> **Your instructions**
Can you copy out every line of each item below word for word?

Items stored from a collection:
== Segment start ==

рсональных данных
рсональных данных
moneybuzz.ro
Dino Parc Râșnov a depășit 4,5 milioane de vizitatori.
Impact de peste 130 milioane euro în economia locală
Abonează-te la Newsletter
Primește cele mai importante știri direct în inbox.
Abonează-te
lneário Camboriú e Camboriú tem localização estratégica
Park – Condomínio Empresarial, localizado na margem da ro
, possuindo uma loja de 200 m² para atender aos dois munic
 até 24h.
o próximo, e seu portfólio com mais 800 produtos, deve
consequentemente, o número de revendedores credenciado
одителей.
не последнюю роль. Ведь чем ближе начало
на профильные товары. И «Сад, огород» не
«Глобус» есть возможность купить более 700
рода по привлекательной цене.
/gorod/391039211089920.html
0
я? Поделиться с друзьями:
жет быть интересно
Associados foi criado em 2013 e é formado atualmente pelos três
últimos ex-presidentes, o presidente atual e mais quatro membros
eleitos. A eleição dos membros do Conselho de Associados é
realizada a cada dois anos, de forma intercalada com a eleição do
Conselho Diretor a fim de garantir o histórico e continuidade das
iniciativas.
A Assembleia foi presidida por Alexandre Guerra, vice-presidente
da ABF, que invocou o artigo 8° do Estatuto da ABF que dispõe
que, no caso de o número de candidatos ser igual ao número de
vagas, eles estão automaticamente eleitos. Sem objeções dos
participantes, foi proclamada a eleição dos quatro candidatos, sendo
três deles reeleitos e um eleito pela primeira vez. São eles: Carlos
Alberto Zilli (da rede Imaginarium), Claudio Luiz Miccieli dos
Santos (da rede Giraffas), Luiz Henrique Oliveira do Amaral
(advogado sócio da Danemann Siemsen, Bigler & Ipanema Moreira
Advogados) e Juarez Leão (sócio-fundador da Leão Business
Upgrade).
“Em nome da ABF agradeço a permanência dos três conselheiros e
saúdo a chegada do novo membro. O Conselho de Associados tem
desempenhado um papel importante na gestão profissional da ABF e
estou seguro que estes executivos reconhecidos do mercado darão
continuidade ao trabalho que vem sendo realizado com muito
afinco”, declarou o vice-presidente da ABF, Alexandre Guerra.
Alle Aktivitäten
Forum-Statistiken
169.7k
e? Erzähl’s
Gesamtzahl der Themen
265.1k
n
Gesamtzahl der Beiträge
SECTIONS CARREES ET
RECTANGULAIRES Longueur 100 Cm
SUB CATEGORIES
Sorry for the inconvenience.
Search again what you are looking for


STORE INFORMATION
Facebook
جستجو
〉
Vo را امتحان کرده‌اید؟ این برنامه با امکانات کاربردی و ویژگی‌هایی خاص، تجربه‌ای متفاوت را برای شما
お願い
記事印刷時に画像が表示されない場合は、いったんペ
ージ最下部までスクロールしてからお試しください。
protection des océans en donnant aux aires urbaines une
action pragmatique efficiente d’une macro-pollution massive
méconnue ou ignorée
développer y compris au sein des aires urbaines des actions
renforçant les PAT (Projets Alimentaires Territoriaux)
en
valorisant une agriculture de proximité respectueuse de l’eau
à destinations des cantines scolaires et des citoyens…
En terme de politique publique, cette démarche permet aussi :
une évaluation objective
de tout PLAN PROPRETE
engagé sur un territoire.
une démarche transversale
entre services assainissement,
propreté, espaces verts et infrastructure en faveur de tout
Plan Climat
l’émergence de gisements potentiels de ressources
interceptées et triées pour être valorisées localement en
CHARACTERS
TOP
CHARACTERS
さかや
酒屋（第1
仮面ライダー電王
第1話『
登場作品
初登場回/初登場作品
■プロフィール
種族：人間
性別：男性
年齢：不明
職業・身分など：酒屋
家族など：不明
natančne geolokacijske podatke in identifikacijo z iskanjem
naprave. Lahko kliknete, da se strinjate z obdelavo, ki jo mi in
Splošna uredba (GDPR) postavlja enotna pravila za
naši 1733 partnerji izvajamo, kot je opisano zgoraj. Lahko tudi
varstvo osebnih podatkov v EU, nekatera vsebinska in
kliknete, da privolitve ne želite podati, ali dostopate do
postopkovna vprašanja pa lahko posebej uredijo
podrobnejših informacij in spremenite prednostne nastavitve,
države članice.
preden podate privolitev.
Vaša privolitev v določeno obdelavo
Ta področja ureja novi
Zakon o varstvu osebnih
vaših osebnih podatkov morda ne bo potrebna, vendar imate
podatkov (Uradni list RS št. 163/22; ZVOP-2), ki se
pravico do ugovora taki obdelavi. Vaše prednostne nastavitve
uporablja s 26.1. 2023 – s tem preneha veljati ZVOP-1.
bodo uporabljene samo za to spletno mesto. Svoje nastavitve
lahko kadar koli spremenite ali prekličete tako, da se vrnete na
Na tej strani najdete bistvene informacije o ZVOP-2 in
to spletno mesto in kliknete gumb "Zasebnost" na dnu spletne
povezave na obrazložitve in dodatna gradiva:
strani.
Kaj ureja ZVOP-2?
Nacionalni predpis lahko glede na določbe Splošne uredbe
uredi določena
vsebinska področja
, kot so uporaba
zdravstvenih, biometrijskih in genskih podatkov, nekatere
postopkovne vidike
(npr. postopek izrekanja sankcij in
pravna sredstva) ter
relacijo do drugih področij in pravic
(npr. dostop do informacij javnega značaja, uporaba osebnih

== Segment end ==

> **Output for this task**
рсональных данных
рсональных данных
moneybuzz.ro
Dino Parc Râșnov a depășit 4,5 milioane de vizitatori.
Impact de peste 130 milioane euro în economia locală
Abonează-te la Newsletter
Primește cele mai importante știri direct în inbox.
Abonează-te
lneário Camboriú e Camboriú tem localização estratégica
Park – Condomínio Empresarial, localizado na margem da ro
, possuindo uma loja de 200 m² para atender aos dois munic
 até 24h.
o próximo, e seu portfólio com mais 800 produtos, deve
consequentemente, o número de revendedores credenciado
одителей.
не последнюю роль. Ведь чем ближе начало
на профильные товары. И «Сад, огород» не
«Глобус» есть возможность купить более 700
рода по привлекательной цене.
/gorod/391039211089920.html
0
я? Поделиться с друзьями:
жет быть интересно
Associados foi criado em 2013 e é formado atualmente pelos três
últimos ex-presidentes, o presidente atual e mais quatro membros
eleitos. A eleição dos membros do Conselho de Associados é
realizada a cada dois anos, de forma intercalada com a eleição do
Conselho Diretor a fim de garantir o histórico e continuidade das
iniciativas.
A Assembleia foi presidida por Alexandre Guerra, vice-presidente
da ABF, que invocou o artigo 8° do Estatuto da ABF que dispõe
que, no caso de o número de candidatos ser igual ao número de
vagas, eles estão automaticamente eleitos. Sem objeções dos
participantes, foi proclamada a eleição dos quatro candidatos, sendo
três deles reeleitos e um eleito pela primeira vez. São eles: Carlos
Alberto Zilli (da rede Imaginarium), Claudio Luiz Miccieli dos
Santos (da rede Giraffas), Luiz Henrique Oliveira do Amaral
(advogado sócio da Danemann Siemsen, Bigler & Ipanema Moreira
Advogados) e Juarez Leão (sócio-fundador da Leão Business
Upgrade).
“Em nome da ABF agradeço a permanência dos três conselheiros e
saúdo a chegada do novo membro. O Conselho de Associados tem
desempenhado um papel importante na gestão profissional da ABF e
estou seguro que estes executivos reconhecidos do mercado darão
continuidade ao trabalho que vem sendo realizado com muito
afinco”, declarou o vice-presidente da ABF, Alexandre Guerra.
Alle Aktivitäten
Forum-Statistiken
169.7k
e? Erzähl’s
Gesamtzahl der Themen
265.1k
n
Gesamtzahl der Beiträge
SECTIONS CARREES ET
RECTANGULAIRES Longueur 100 Cm
SUB CATEGORIES
Sorry for the inconvenience.
Search again what you are looking for


STORE INFORMATION
Facebook
جستجو
〉
Vo را امتحان کرده‌اید؟ این برنامه با امکانات کاربردی و ویژگی‌هایی خاص، تجربه‌ای متفاوت را برای شما
お願い
記事印刷時に画像が表示されない場合は、いったんペ
ージ最下部までスクロールしてからお試しください。
protection des océans en donnant aux aires urbaines une
action pragmatique efficiente d’une macro-pollution massive
méconnue ou ignorée
développer y compris au sein des aires urbaines des actions
renforçant les PAT (Projets Alimentaires Territoriaux)
en
valorisant une agriculture de proximité respectueuse de l’eau
à destinations des cantines scolaires et des citoyens…
En terme de politique publique, cette démarche permet aussi :
une évaluation objective
de tout PLAN PROPRETE
engagé sur un territoire.
une démarche transversale
entre services assainissement,
propreté, espaces verts et infrastructure en faveur de tout
Plan Climat
l’émergence de gisements potentiels de ressources
interceptées et triées pour être valorisées localement en
CHARACTERS
TOP
CHARACTERS
さかや
酒屋（第1
仮面ライダー電王
第1話『
登場作品
初登場回/初登場作品
■プロフィール
種族：人間
性別：男性
年齢：不明
職業・身分など：酒屋
家族など：不明
natančne geolokacijske podatke in identifikacijo z iskanjem
naprave. Lahko kliknete, da se strinjate z obdelavo, ki jo mi in
Splošna uredba (GDPR) postavlja enotna pravila za
naši 1733 partnerji izvajamo, kot je opisano zgoraj. Lahko tudi
varstvo osebnih podatkov v EU, nekatera vsebinska in
kliknete, da privolitve ne želite podati, ali dostopate do
postopkovna vprašanja pa lahko posebej uredijo
podrobnejših informacij in spremenite prednostne nastavitve,
države članice.
preden podate privolitev.
Vaša privolitev v določeno obdelavo
Ta področja ureja novi
Zakon o varstvu osebnih
vaših osebnih podatkov morda ne bo potrebna, vendar imate
podatkov (Uradni list RS št. 163/22; ZVOP-2), ki se
pravico do ugovora taki obdelavi. Vaše prednostne nastavitve
uporablja s 26.1. 2023 – s tem preneha veljati ZVOP-1.
bodo uporabljene samo za to spletno mesto. Svoje nastavitve
lahko kadar koli spremenite ali prekličete tako, da se vrnete na
Na tej strani najdete bistvene informacije o ZVOP-2 in
to spletno mesto in kliknete gumb "Zasebnost" na dnu spletne
povezave na obrazložitve in dodatna gradiva:
strani.
Kaj ureja ZVOP-2?
Nacionalni predpis lahko glede na določbe Splošne uredbe
uredi določena
vsebinska področja
, kot so uporaba
zdravstvenih, biometrijskih in genskih podatkov, nekatere
postopkovne vidike
(npr. postopek izrekanja sankcij in
pravna sredstva) ter
relacijo do drugih področij in pravic
(npr. dostop do informacij javnega značaja, uporaba osebnih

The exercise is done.